Les travaux de Michael F. Steger confirment que le sens au travail est corrélé à une meilleure santé psychologique, à l’engagement et à la résilience : le travail ne se réduit pas qu'à une tâche, il doit être perçu comme utile, aligné sur les valeurs de l’individu et reconnu par les pairs. Une revendication de plus en plus marquée chez les jeunes.
 

Le recours aux cindyniques

Les cindyniques, science des dangers conceptualisée par Georges-Yves Kervern, offrent un cadre original pour analyser ces tensions.

Le sens du travail pour les entrepreneurs, les dirigeants ou les salariés y apparaît comme une construction fragile mais décisive, articulée autour de cinq axes : valeurs, règles, finalités, données et savoirs.

Sur le plan axiologique, dignité, reconnaissance et autonomie constituent des repères fondamentaux. Dans le travail bien fait, l’entrepreneur, le dirigeant ou le salarié se sent respecté et capable de contribuer à un projet plus grand que lui. Mais lorsque ces valeurs vacillent – dignité niée, reconnaissance occultée – le travail perd sa force intégratrice.

L’axe déontologique renvoie aux normes, devoirs et règles sociales qui encadrent l’activité. Elles protègent contre certaines vulnérabilités, mais peuvent aussi devenir étouffantes, sources de frustration lorsqu’elles brident le jugement ou l’innovation de l’entrepreneur, du dirigeant ou du salarié.

L’axe téléologique interroge les buts poursuivis. Le travail doit s’inscrire dans une finalité claire – transformer, créer, produire, contribuer à la société – et s’aligner avec les aspirations personnelles et collectives. Sans horizon, l’activité de l’entrepreneur, du dirigeant ou du salarié se vide de sens et peut virer à l’aliénation.

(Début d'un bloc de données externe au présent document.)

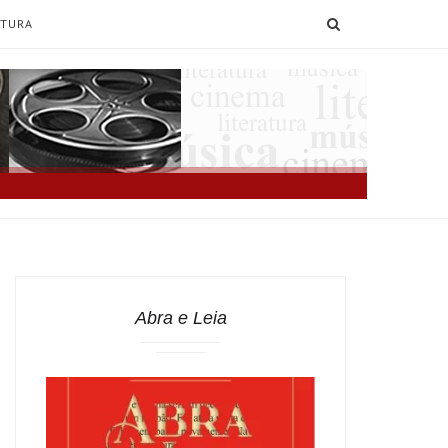
SEARCH
ATURA
Abra e Leia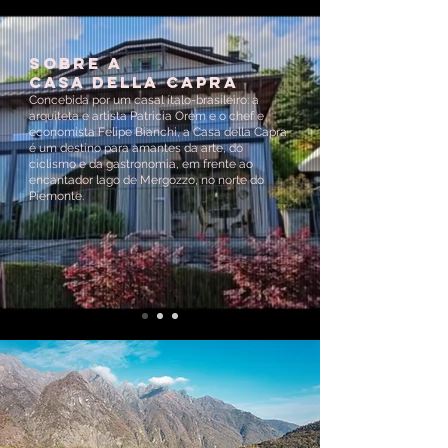
sobre a
casa della capra
Concebida por um casal ítalo-brasileiro: a
arquiteta e artista Patricia Orem e o chef e
economista Felipe Bianchi, a Casa della Capra
é um destino para amantes da arte, do
ciclismo e da gastronomia, em frente ao
encantador lago de Mergozzo, no norte do
Piemonte.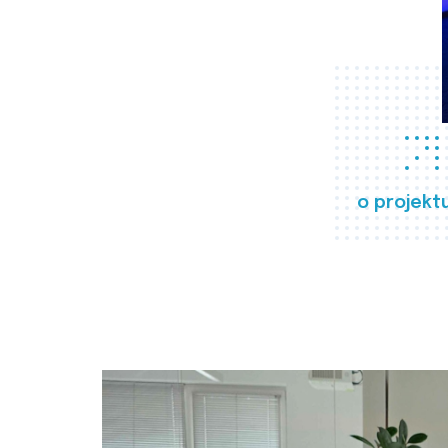
o projekt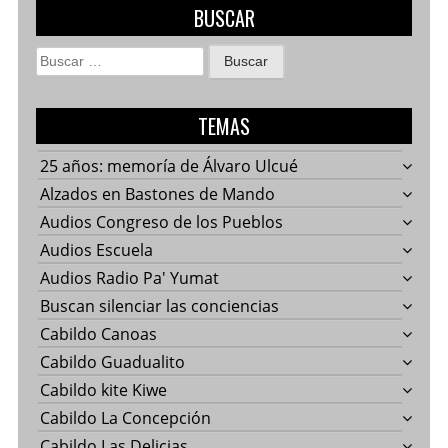
BUSCAR
Buscar:
TEMAS
25 años: memoría de Álvaro Ulcué
Alzados en Bastones de Mando
Audios Congreso de los Pueblos
Audios Escuela
Audios Radio Pa' Yumat
Buscan silenciar las conciencias
Cabildo Canoas
Cabildo Guadualito
Cabildo kite Kiwe
Cabildo La Concepción
Cabildo Las Delicias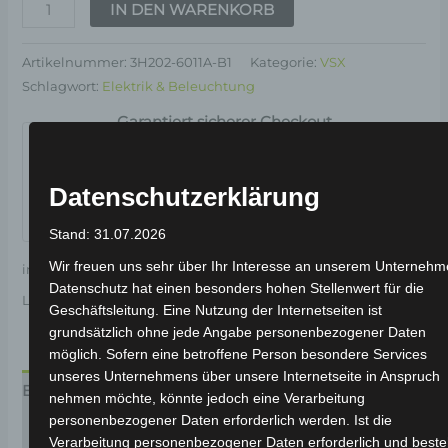
IN DEN WARENKORB
Artikelnummer:
3H202-6011A-B1
Kategorie:
VSX
Schlagwort:
Elektrik & Beleuchtung
Garantiert sicherer Checkout
Datenschutzerklärung
Stand: 31.07.2026
Wir freuen uns sehr über Ihr Interesse an unserem Unternehm
inkl. 19 % MwSt.
Kostenloser Versand
Datenschutz hat einen besonders hohen Stellenwert für die
Lieferzeit:
Versandfertig innerhalb 24 Stunden*
Geschäftsleitung. Eine Nutzung der Internetseiten ist
grundsätzlich ohne jede Angabe personenbezogener Daten
möglich. Sofern eine betroffene Person besondere Services
unseres Unternehmens über unsere Internetseite in Anspruch
Beschreibung
nehmen möchte, könnte jedoch eine Verarbeitung
personenbezogener Daten erforderlich werden. Ist die
Produktsicherheit
Verarbeitung personenbezogener Daten erforderlich und beste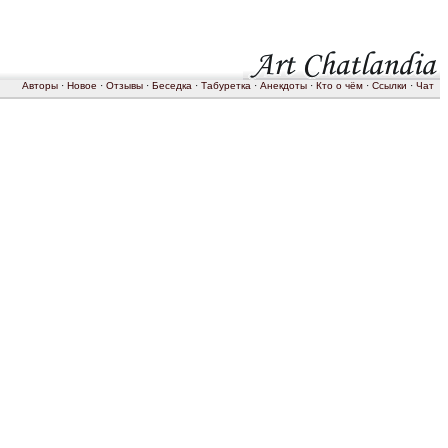
Авторы
·
Новое
·
Отзывы
·
Беседка
·
Табуретка
·
Анекдоты
·
Кто о чём
·
Ссылки
·
Чат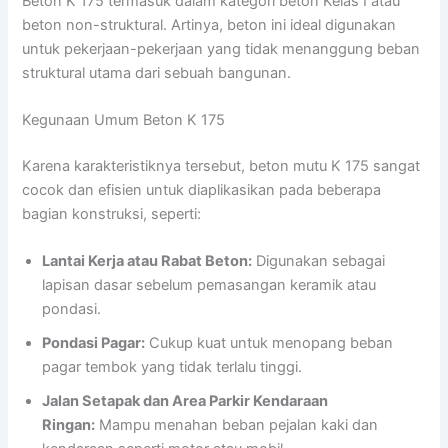
Beton K 175 termasuk dalam kategori beton Kelas I atau
beton non-struktural. Artinya, beton ini ideal digunakan
untuk pekerjaan-pekerjaan yang tidak menanggung beban
struktural utama dari sebuah bangunan.
Kegunaan Umum Beton K 175
Karena karakteristiknya tersebut, beton mutu K 175 sangat
cocok dan efisien untuk diaplikasikan pada beberapa
bagian konstruksi, seperti:
Lantai Kerja atau Rabat Beton:
Digunakan sebagai
lapisan dasar sebelum pemasangan keramik atau
pondasi.
Pondasi Pagar:
Cukup kuat untuk menopang beban
pagar tembok yang tidak terlalu tinggi.
Jalan Setapak dan Area Parkir Kendaraan
Ringan:
Mampu menahan beban pejalan kaki dan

L’axe statistique met en évidence une multitude de paramètres insuffisamment croisés et dont la valeur informative est sous-exploitée : niveau de satisfaction, engagement, qualité de vie au travail, santé mentale, taux de démissions ou d’absentéisme, fréquence des accidents ou maladies professionnelles, récurrence des burn-out. Trop souvent sous-estimées par les décideurs, ces données constituent pourtant des signaux essentiels pour anticiper vulnérabilités, fragilités ou pertes de sens.

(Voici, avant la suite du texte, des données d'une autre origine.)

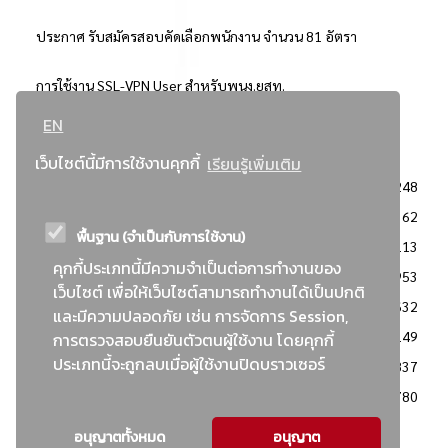
ประกาศ รับสมัครสอบคัดเลือกพนักงาน จำนวน 81 อัตรา
การใช้งาน SSL-VPN User สำหรับพนง.ยสท.
EN
..ยอดนิยม..
เว็บไซต์นี้มีการใช้งานคุกกี้
เรียนรู้เพิ่มเติม
จัดซื้อจัดจ้างการยาสูบแห่งประเทศไทย
3248
: ประกาศผู้ชนะการเสนอราคา
2362
พื้นฐาน (จำเป็นกับการใช้งาน)
: วิธีเฉพาะเจาะจง
2113
คุกกี้ประเภทนี้มีความจำเป็นต่อการทำงานของ
ข่าวสาร/ประกาศ
1953
เว็บไซต์ เพื่อให้เว็บไซต์สามารถทำงานได้เป็นปกติ
: เอกสารส่งเสริมความโปร่งใสในการจัดซื้อจัดจ้าง
1632
และมีความปลอดภัย เช่น การจัดการ Session,
ข่าวสารจัดซื้อจัดจ้าง
1149
การตรวจสอบยืนยันตัวตนผู้ใช้งาน โดยคุกกี้
ประเภทนี้จะถูกลบเมื่อผู้ใช้งานปิดบราวเซอร์
: แผนการจัดซื้อจัดจ้าง
837
: ประกาศราคากลาง
780
อนุญาตทั้งหมด
อนุญาต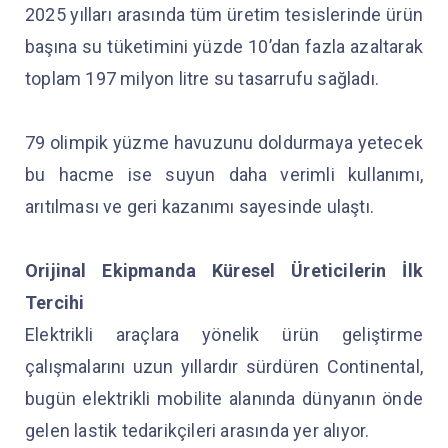
2025 yılları arasında tüm üretim tesislerinde ürün
başına su tüketimini yüzde 10’dan fazla azaltarak
toplam 197 milyon litre su tasarrufu sağladı.
79 olimpik yüzme havuzunu doldurmaya yetecek
bu hacme ise suyun daha verimli kullanımı,
arıtılması ve geri kazanımı sayesinde ulaştı.
Orijinal Ekipmanda Küresel Üreticilerin İlk
Tercihi
Elektrikli araçlara yönelik ürün geliştirme
çalışmalarını uzun yıllardır sürdüren Continental,
bugün elektrikli mobilite alanında dünyanın önde
gelen lastik tedarikçileri arasında yer alıyor.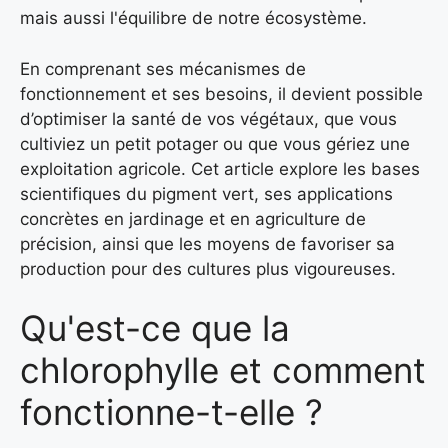
mais aussi l'équilibre de notre écosystème.
En comprenant ses mécanismes de
fonctionnement et ses besoins, il devient possible
d’optimiser la santé de vos végétaux, que vous
cultiviez un petit potager ou que vous gériez une
exploitation agricole. Cet article explore les bases
scientifiques du pigment vert, ses applications
concrètes en jardinage et en agriculture de
précision, ainsi que les moyens de favoriser sa
production pour des cultures plus vigoureuses.
Qu'est-ce que la
chlorophylle et comment
fonctionne-t-elle ?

Enfin, l’axe épistémique concerne les modèles d’interprétation appliqués à ces données. Un même taux d’absentéisme peut être lu comme un indicateur RH neutre, comme un symptôme de désorganisation ou comme le signe d’une aliénation profonde, selon la grille de lecture mobilisée. Philosophie, sociologie ou psychologie offrent chacune des cadres qui éclairent différemment la réalité.

Donner sens au travail suppose donc non seulement de collecter des données, mais surtout de choisir et d’assumer les modèles d’analyse qui transforment l’information brute en connaissance utile.
 

L’approche cindynique dégage une conclusion forte

Le sens du travail repose sur l’équilibre entre ces cinq dimensions.

Lorsque les valeurs sont bafouées, les règles absurdes, les finalités floues, les signaux de souffrance ignorés (pour soi-même ou pour ses salariés) ou les modèles d’interprétation absents, le travail devient source d’usure et de désengagement que l’on soit entrepreneur, dirigeant ou salarié.

À l’inverse, lorsqu’il est pensé dans toutes ses dimensions – valeurs partagées, normes comprises et intégrées, finalités claires, recueil intelligent des données et mobilisation des modèles interprétatifs adéquats – il redevient un levier de réalisation personnelle, de productivité pertinente, de santé et de qualité de vie au travail et de cohésion sociale/sociétale.

Dans une société où la perte de sens se diffuse dans toutes les sphères, les entreprises comme les institutions ne peuvent se satisfaire d’approches simplistes.

Ce n’est pas une question accessoire mais un enjeu stratégique : une organisation qui redonne du sens ne produit pas seulement du profit, elle consolide son capital humain, son utilité sociale et sociétale, sa résilience et donc, in fine, sa pérennité.